Je ne connaissais cet écrivain que de nom... ce dernier ouvrage est le premier écrit que je lis de lui.
Attirée par les sujets, et aussi par le parcours de cet homme: infirmier psychiatrique mais également animateur d'ateliers d'écriture à la prison des Baumettes...

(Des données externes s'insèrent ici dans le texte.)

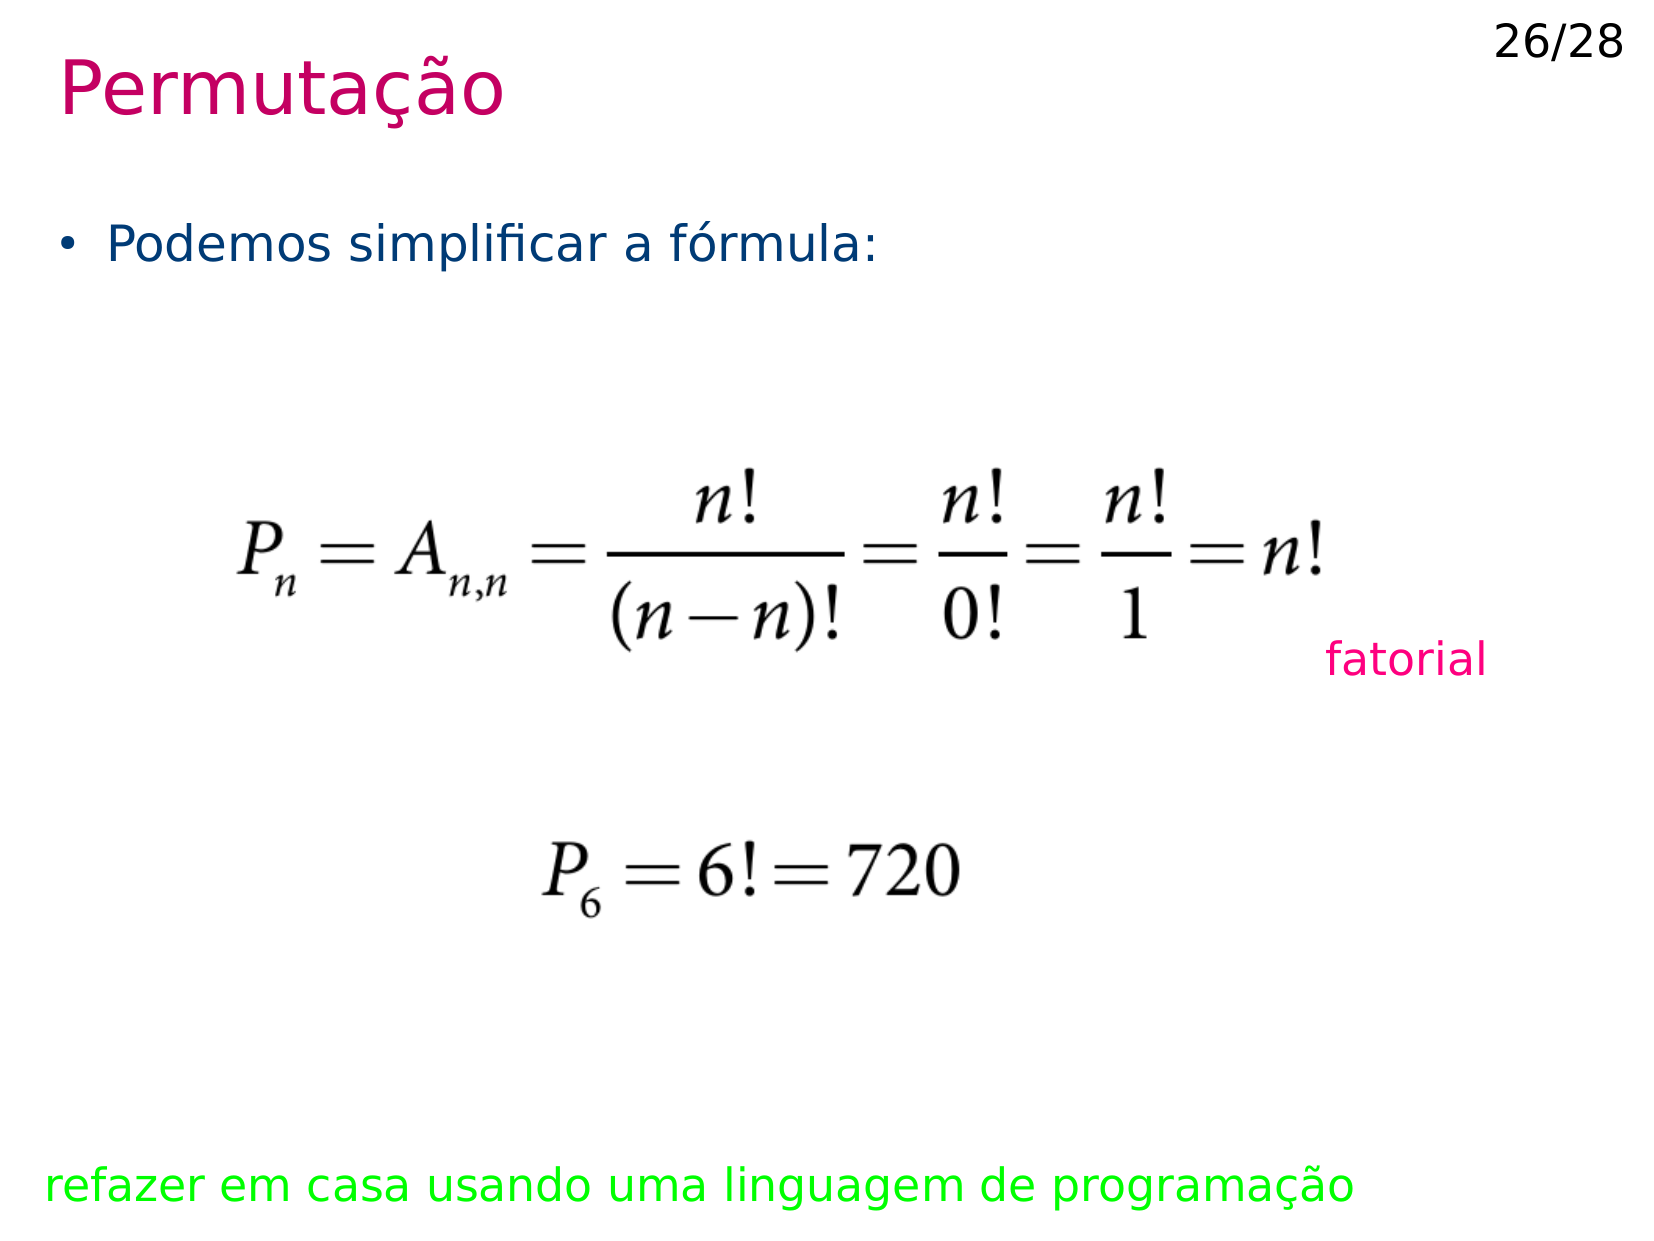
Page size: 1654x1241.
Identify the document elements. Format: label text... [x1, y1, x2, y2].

picture [224, 433, 1347, 662]
text_box fatorial [1311, 625, 1503, 695]
text_box refazer em casa usando uma linguagem de programação [29, 1151, 1654, 1241]
title Permutação [59, 29, 1625, 148]
list Podemos simplificar a fórmula: [59, 206, 1625, 1151]
picture [537, 826, 972, 930]
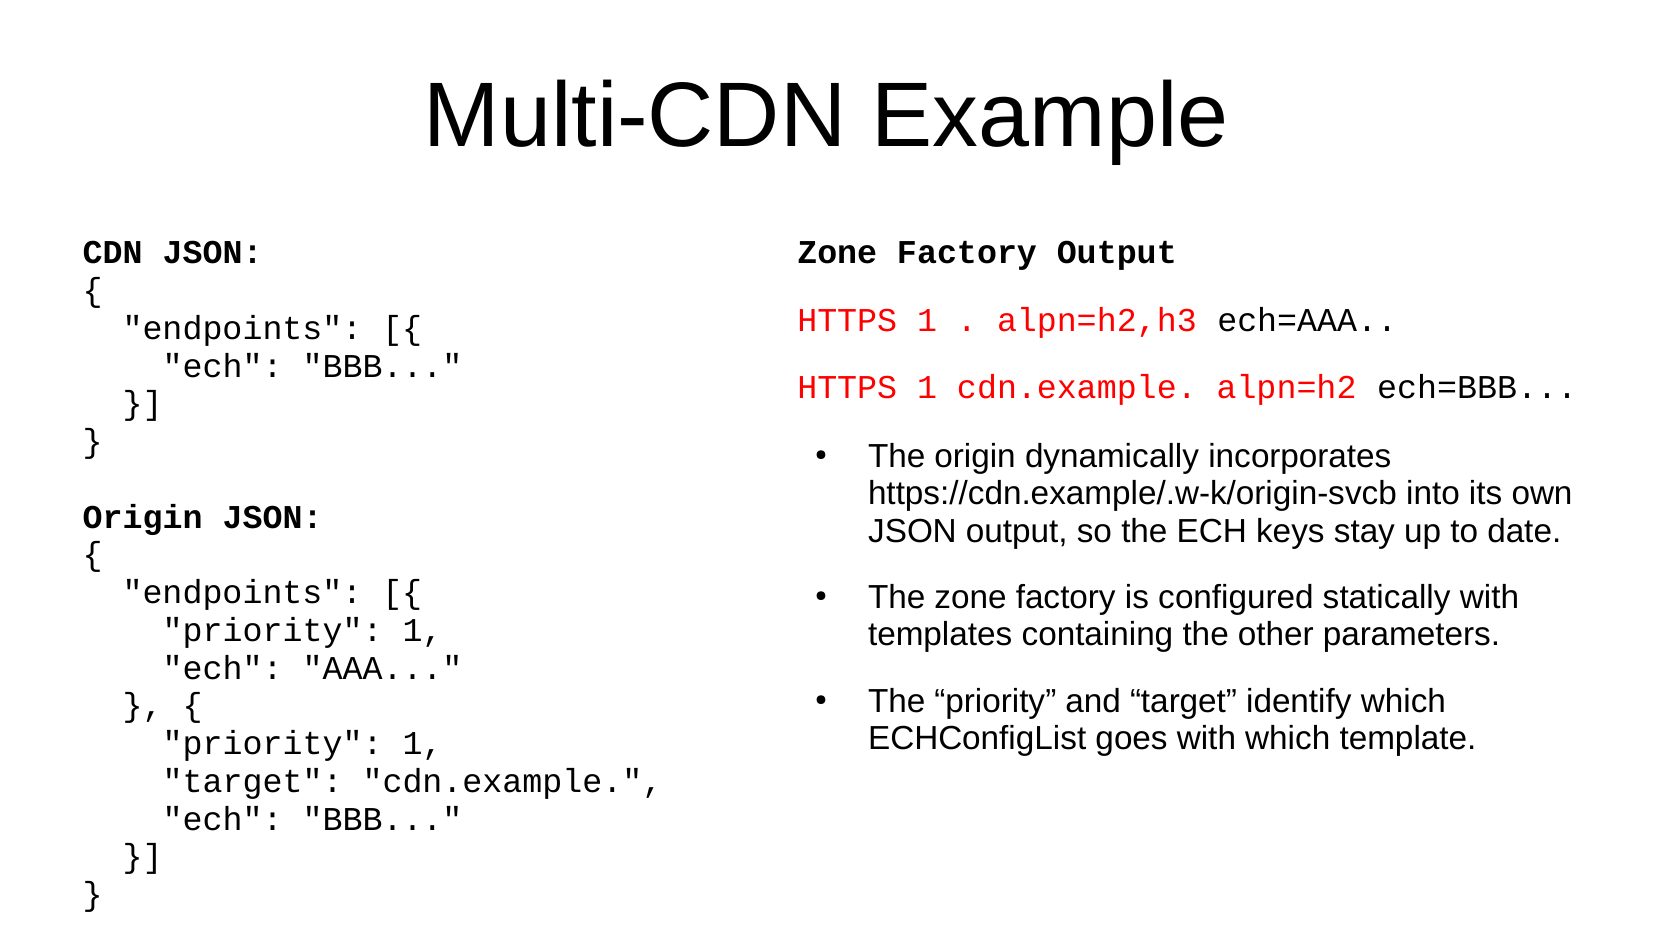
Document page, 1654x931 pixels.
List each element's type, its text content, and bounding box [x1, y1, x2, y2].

list Zone Factory Output HTTPS 1 . alpn=h2,h3 ech=AAA.. HTTPS 1 cdn.example. alpn=h2 ech=BBB... The origin dynamically incorporates https://cdn.example/.w-k/origin-svcb into its own JSON output, so the ECH keys stay up to date. The zone factory is configured statically with templates containing the other parameters. The “priority” and “target” identify which ECHConfigList goes with which template. [797, 236, 1613, 832]
list CDN JSON: { "endpoints": [{ "ech": "BBB..." }] } Origin JSON: { "endpoints": [{ "priority": 1, "ech": "AAA..." }, { "priority": 1, "target": "cdn.example.", "ech": "BBB..." }] } [82, 236, 809, 931]
title Multi-CDN Example [82, 37, 1571, 193]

Ce roman ( à fortes résonances personnelles) met en scène l'écrivain, vivant paisiblement dans une belle campagne non loin de Marseille, avec une belle institutrice, Isabelle; il écrit ses livres, marche, profite de la nature, la soigne... un jour, un cataclysme survient dans son existence, en la personne de Kader, un prisonnier rencontré et connu lors d'ateliers d'écriture que le narrateur animait en prison. Kader s'est évadé, après des années d'isolement... lui demande de l'aide; René l'héberge dans un petit logement qu'il a... et il se retrouve "embarqué" dans une spirale effroyable...

Je n'en écrirai pas plus... Une réflexion sur l'écriture, la magie et la thérapie des mots...Parallèlement à la version apaisante de la belle nature, du pouvoir des mots, il y a tous les fantômes et les côtés sombres, désespérants de ceux qui "n'ont pas fait les bonnes rencontres au bon moment"... et qui sombrent.

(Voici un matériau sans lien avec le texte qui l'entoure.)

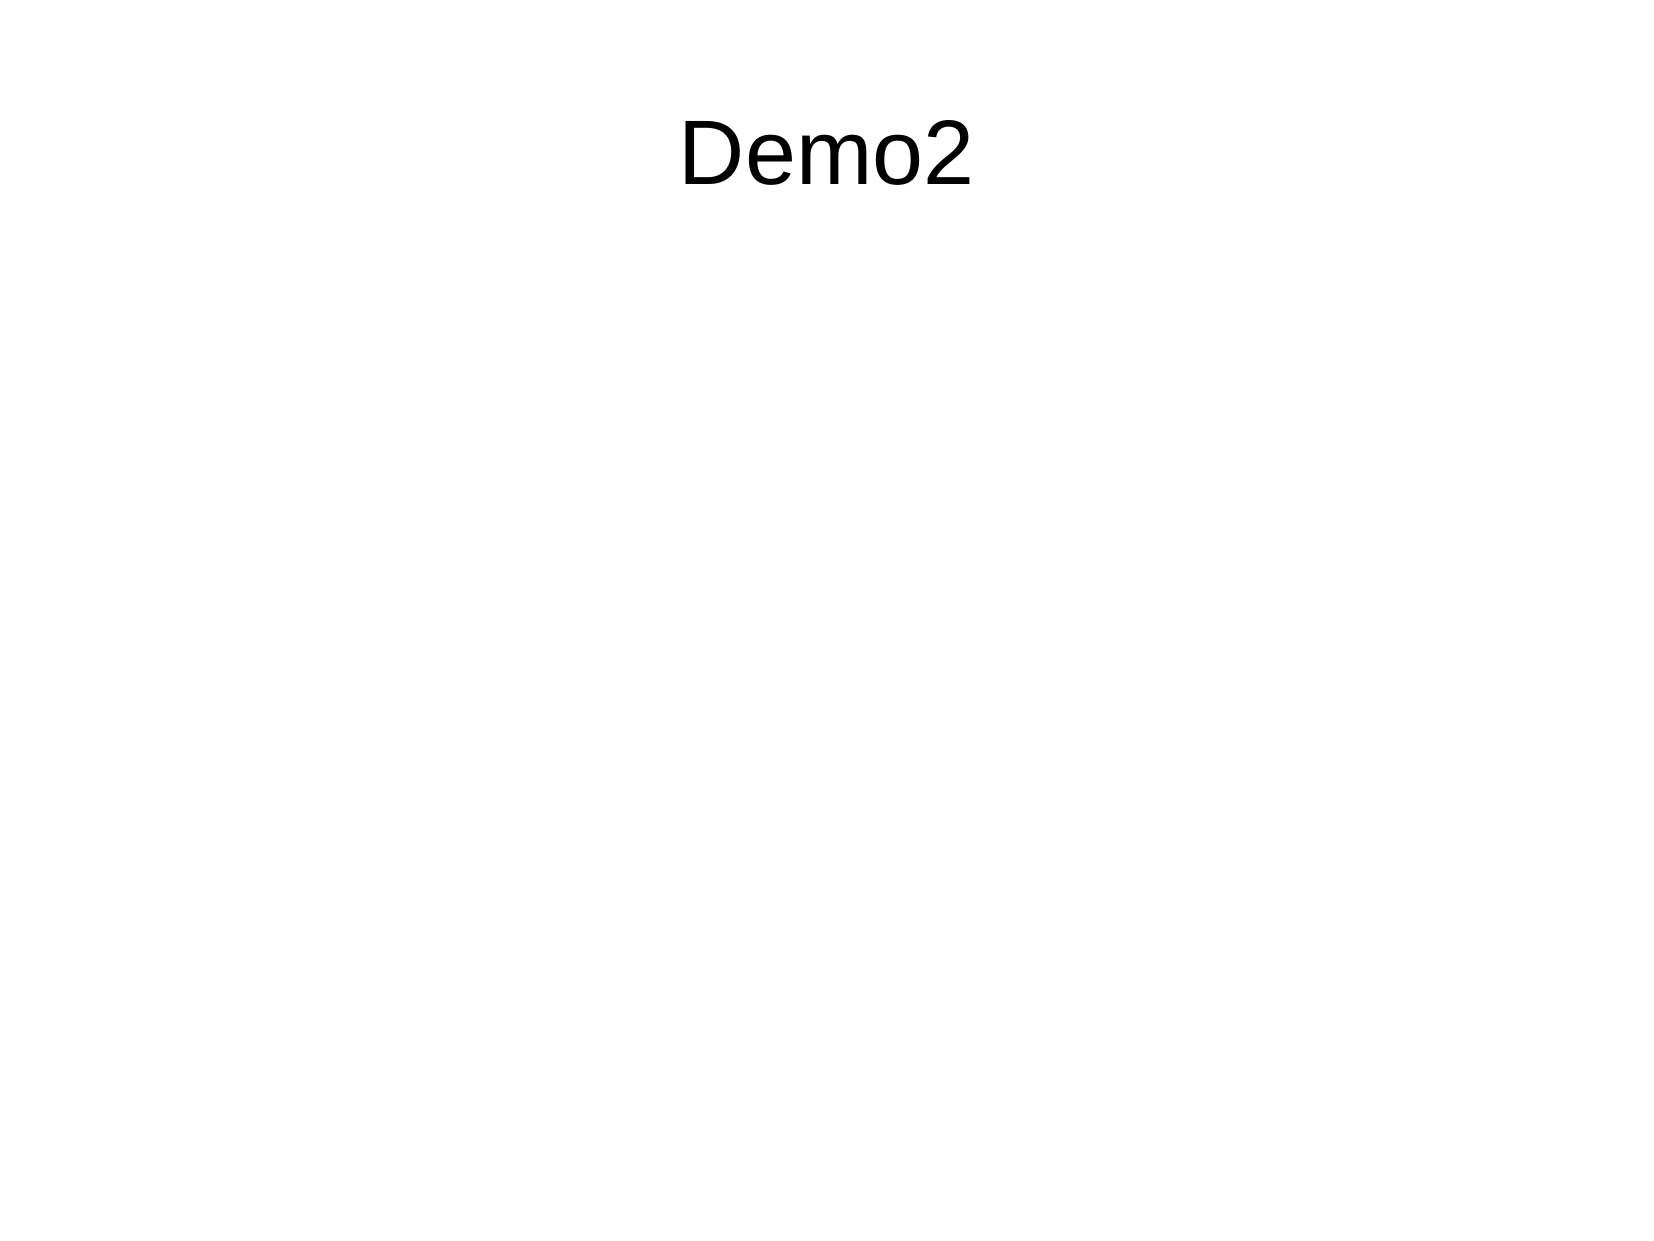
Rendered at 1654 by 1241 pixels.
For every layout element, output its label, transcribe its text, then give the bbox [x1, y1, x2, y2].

title Demo2 [82, 49, 1571, 257]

René Frégni exprime ses nombreuses réticences et colères face à la prison, et aux dégâts supplémentaires qu'elle crée...

Du mal à en exprimer plus... de ce texte très prenant et bouleversant...Très curieuse de découvrir et de lire d'autres écrits de René Frégni !

"- Qu'allez-vous chercher dans les prisons, monsieur Frégni ? Des émotions fortes ?... L'inspiration ? ...
-Ce que j'y ai trouvé, monsieur Thalès. A dix-neuf ans j'étais dans une prison militaire, un brave aumônier m'a apporté des livres. J'ai découvert la lecture, moi qui avais été viré de tous les lycées de Marseille. Pendant six
mois, dans cette cellule, j'ai lu. L'aumônier continuait à m'apporter, chaque semaine, des vieux livres qui partaient en lambeaux, rongés par l'humidité
de cette prison dans la Meuse. Je suis devenu écrivain grâce à ces lambeaux de livres. J'ouvrais un livre, le matin, et c'est comme si l'aumônier m'avait donné les clés de la prison, je partais en voyage...Voilà ce que je vais faire depuis vingt-ans dans les prisons, j'apporte les clefs et personne ne s'évade...
Personne ne naît monstrueux, monsieur Thalès, ce sont certains quartiers et les prisons qui nous rendent monstrueux. Je ne leur apporte aucune arme, je leur apporte des mots. Je leur apporte ce qu'ils n'ont jamais eu. "(p. 157)

De la Lumière et de l'Espoir...apportés avec prodigalité par cet écrivain, réunissant deux
" trésors": l' Amour des mots et l'amour des autres, avec une foi chevillée au corps : les miracles de certaines rencontres, changeant une vie " mal barrée"...!
.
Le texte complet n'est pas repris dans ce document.